* _WHAT TO DO_: Reproduce the lines below, from the one holding "Challenge to Political" through the end of the records, inclusive. Leave the pictures out of your answer.

[Collected data]
Start of Block
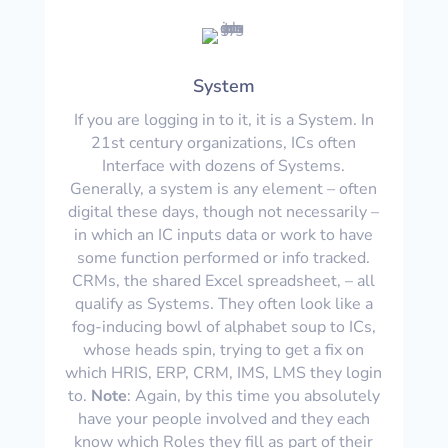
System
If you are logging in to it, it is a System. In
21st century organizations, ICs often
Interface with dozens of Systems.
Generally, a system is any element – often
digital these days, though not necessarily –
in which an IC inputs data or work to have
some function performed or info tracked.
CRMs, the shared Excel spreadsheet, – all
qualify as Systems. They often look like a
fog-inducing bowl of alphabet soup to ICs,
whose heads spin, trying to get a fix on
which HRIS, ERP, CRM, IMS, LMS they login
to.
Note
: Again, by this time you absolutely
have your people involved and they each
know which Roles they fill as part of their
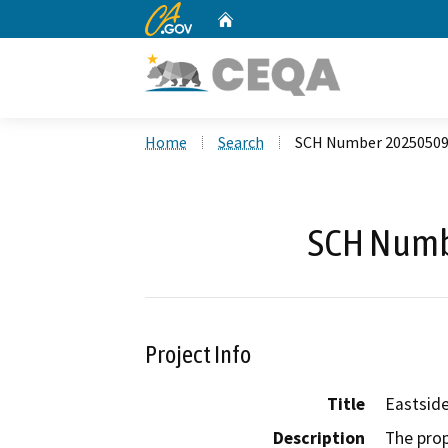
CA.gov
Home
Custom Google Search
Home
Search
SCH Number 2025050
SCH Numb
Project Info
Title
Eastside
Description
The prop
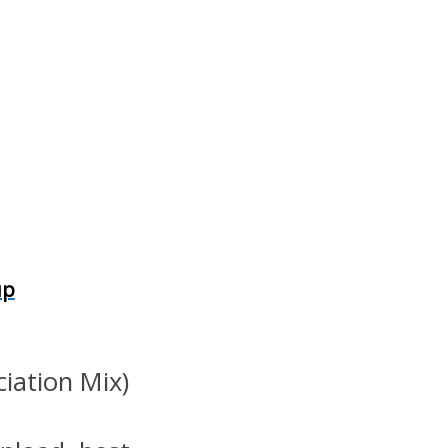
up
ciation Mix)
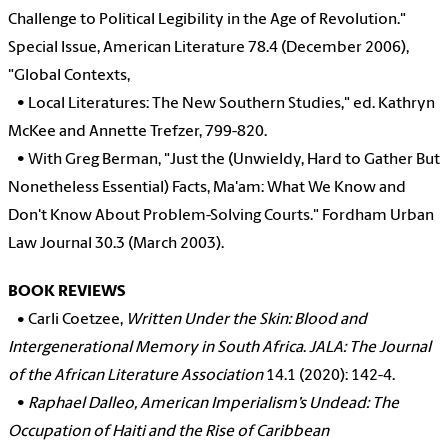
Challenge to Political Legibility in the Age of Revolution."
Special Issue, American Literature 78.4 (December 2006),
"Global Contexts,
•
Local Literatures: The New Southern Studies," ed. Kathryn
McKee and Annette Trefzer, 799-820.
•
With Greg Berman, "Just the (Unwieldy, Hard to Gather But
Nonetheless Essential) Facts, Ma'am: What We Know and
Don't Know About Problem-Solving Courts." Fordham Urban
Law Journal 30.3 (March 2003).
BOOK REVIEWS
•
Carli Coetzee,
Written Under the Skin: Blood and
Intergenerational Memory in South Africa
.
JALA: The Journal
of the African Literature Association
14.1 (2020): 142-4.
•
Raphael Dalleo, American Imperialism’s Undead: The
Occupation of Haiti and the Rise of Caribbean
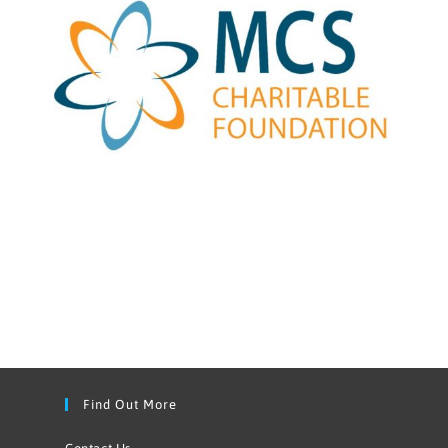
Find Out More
End of Block
* _ANSWER TO THE EXERCISE_:
Challenge to Political Legibility in the Age of Revolution."
Special Issue, American Literature 78.4 (December 2006),
"Global Contexts,
•
Local Literatures: The New Southern Studies," ed. Kathryn
McKee and Annette Trefzer, 799-820.
•
With Greg Berman, "Just the (Unwieldy, Hard to Gather But
Nonetheless Essential) Facts, Ma'am: What We Know and
Don't Know About Problem-Solving Courts." Fordham Urban
Law Journal 30.3 (March 2003).
BOOK REVIEWS
•
Carli Coetzee,
Written Under the Skin: Blood and
Intergenerational Memory in South Africa
.
JALA: The Journal
of the African Literature Association
14.1 (2020): 142-4.
•
Raphael Dalleo, American Imperialism’s Undead: The
Occupation of Haiti and the Rise of Caribbean
Find Out More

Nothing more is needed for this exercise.